Over the past century Americans have turned Christmas into a very expensive holiday. Richard Feinberg, professor of consumer sciences and retailing at Purdue University, estimated that Christmas-related expenses would cost Americans $800 billion in the year 2002. In fact, these Christmas purchases account for just under twenty percent of all retail goods sold in the United States each year and up to fifty percent of retailers’yearly profits.
Americans spend time as well as money on maintaining their Christmas shopping habits. According to one survey, 97 percent of Americans buy Christmas presents. Nevertheless, only 28 percent of those who bought presents said that they enjoyed Christmas shopping very much. In spite of widespread ambivalence about the task, the average American household buys and wraps thirty Christmas GIFTS each year. About 62 percent of all American women begin this time-consuming enterprise before Thanksgiving. Men outnumber women in the ranks of those who dislike Christmas shopping, so it is not surprising that they are much more likely to dawdle over this task.
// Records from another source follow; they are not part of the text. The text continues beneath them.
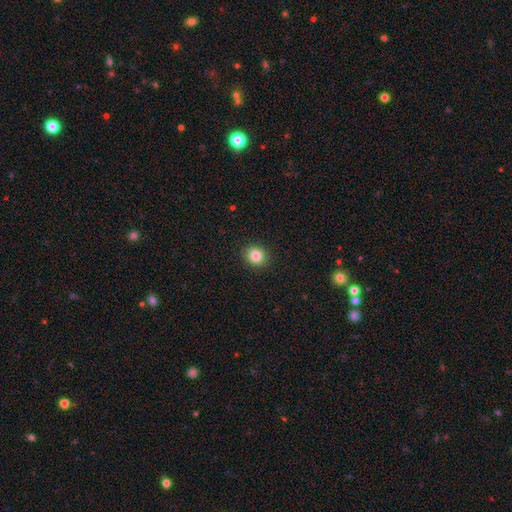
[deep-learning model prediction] Smooth or featured? Predicted: smooth (p=0.85). How rounded? Predicted: round (p=0.79). Merging? Predicted: none (p=0.91).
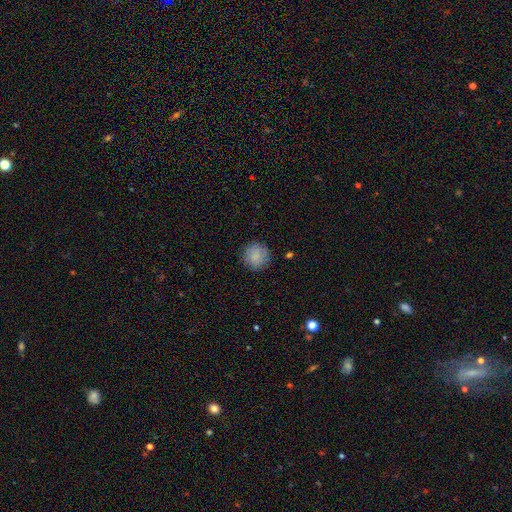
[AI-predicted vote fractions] A smooth galaxy with no disk features (84%) that is round (93%). Merging: none (86%).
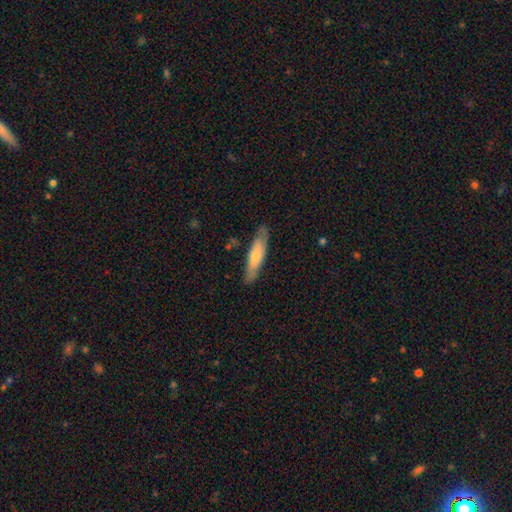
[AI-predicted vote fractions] smooth_or_featured: smooth (p=0.65) [alt: featured or disk p=0.30]
how_rounded: cigar-shaped (p=0.72) [alt: in between p=0.26]
merging: none (p=0.83) [alt: minor disturbance p=0.13]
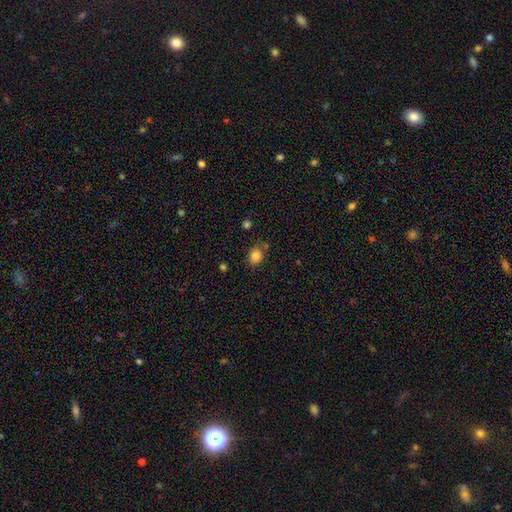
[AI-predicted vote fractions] A smooth galaxy with no disk features (84%) that is round (54%).

Vote fractions:
- Smooth or featured? smooth: 84% / star or artifact: 11% / featured or disk: 5%
- How rounded? round: 54% / in between: 45% / cigar-shaped: 1%
- Merging? none: 77% / minor disturbance: 15% / merger: 5% / major disturbance: 4%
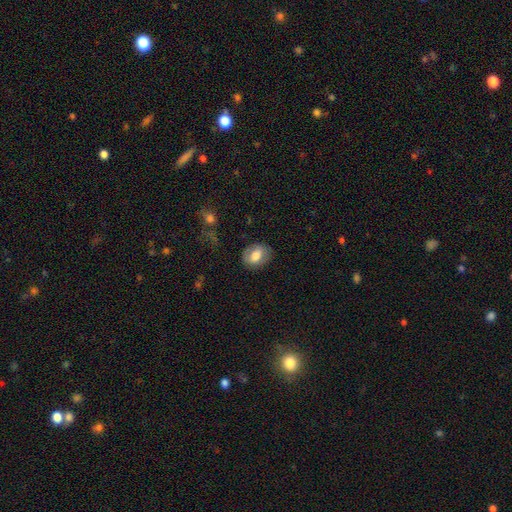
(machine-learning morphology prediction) Overall: smooth (71%). How rounded: in between (62%; round 37%). Merging: none (81%).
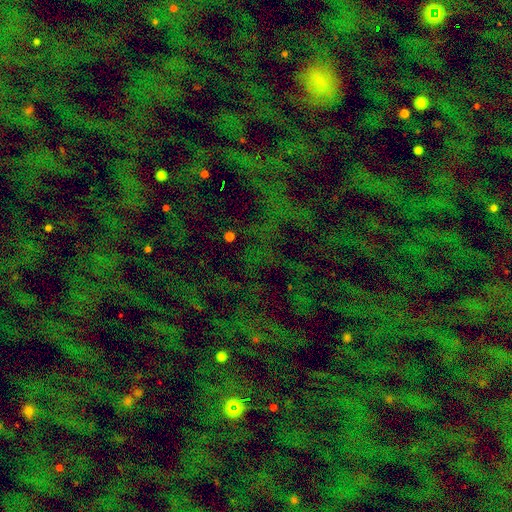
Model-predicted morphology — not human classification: A star or artifact, not a galaxy (72%).

Vote fractions:
- Smooth or featured? star or artifact: 72% / smooth: 18% / featured or disk: 10%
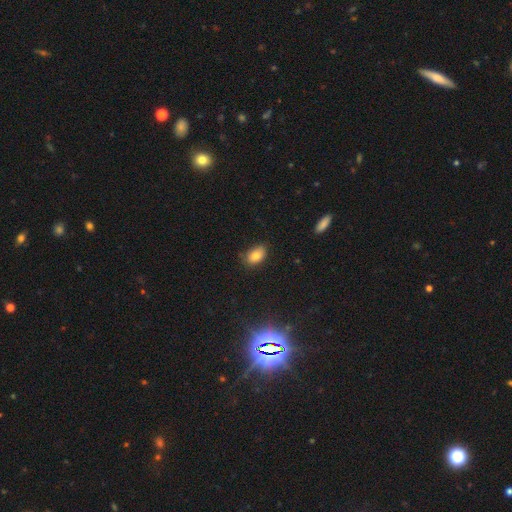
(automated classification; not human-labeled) This appears to be a smooth galaxy with no disk features (82%) that is in between round and cigar-shaped (86%). Merging: none (79%).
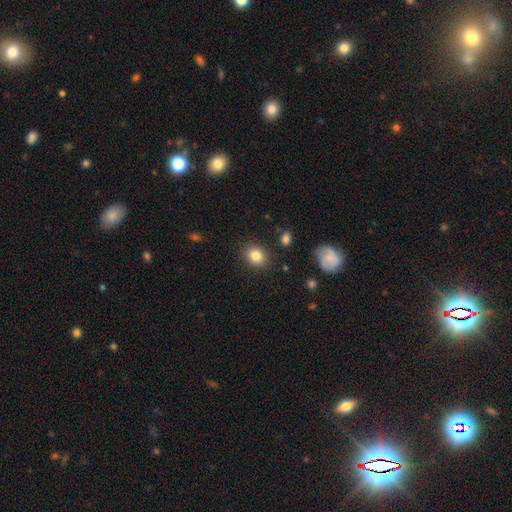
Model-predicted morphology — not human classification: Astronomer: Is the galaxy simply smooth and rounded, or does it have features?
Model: smooth — 84%.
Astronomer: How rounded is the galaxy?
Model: round — 59% (runner-up: in between, 40%).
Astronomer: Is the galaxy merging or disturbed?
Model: none — 87%.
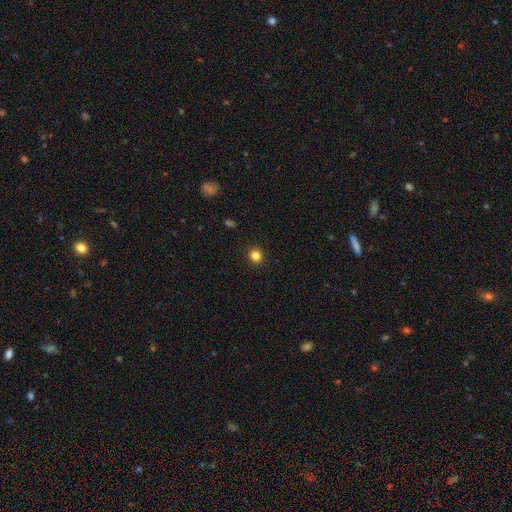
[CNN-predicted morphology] Smooth or featured? smooth (83%)
How rounded? round (91%)
Merging? none (92%)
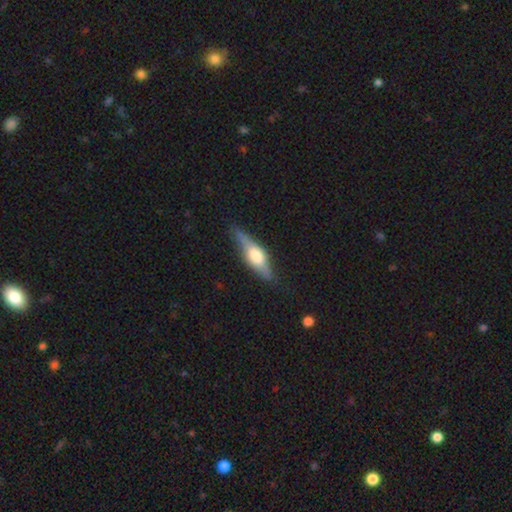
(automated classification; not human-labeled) Smooth or featured? featured or disk (55%)
Edge-on disk? yes (90%)
Merging? none (76%)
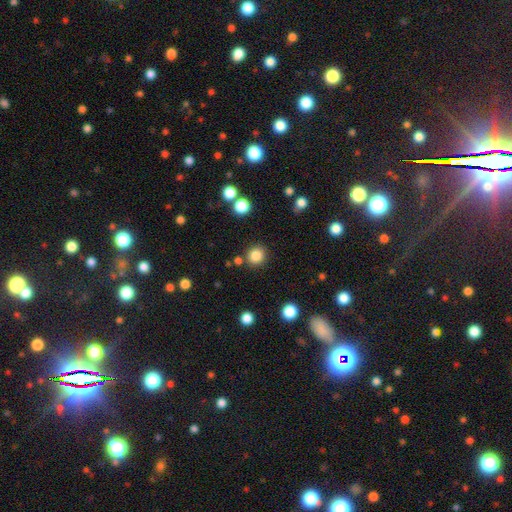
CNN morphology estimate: smooth 85%, star or artifact 11%, featured or disk 4%. Down the decision tree: how rounded — round (88%); merging — none (85%).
Although retailers may relish this yearly orgy of consumption, other groups denounce it. Some women complain that the pressure of shopping for and wrapping a heap of Christmas gifts exhausts them, especially when added to the extra cooking, entertaining, and decorating that takes place around Christmas time (see also DEPRESSION). Others protest that the yearly tidal wave of spending has all but drowned the religious or spiritual meaning of the holiday. Still others worry about the waste of environmental resources. They point out that our current Christmas consumption habits produce five million extra tons of garbage between Thanksgiving, the kick-off of the Christmas shopping season, and Christmas Day. Indeed, in 1994 the American Greetings Company sold 1.7 billion linear feet of Christmas WRAPPING PAPER, enough to circle the globe 12 times. Finally, many Americans may simply be spending more they can afford to on maintaining their material Christmas celebrations. For example, one survey has shown that it takes the average American four months to pay off all their holiday purchases. How did Americans come to celebrate Christmas with such a greedy grab for worldly goods?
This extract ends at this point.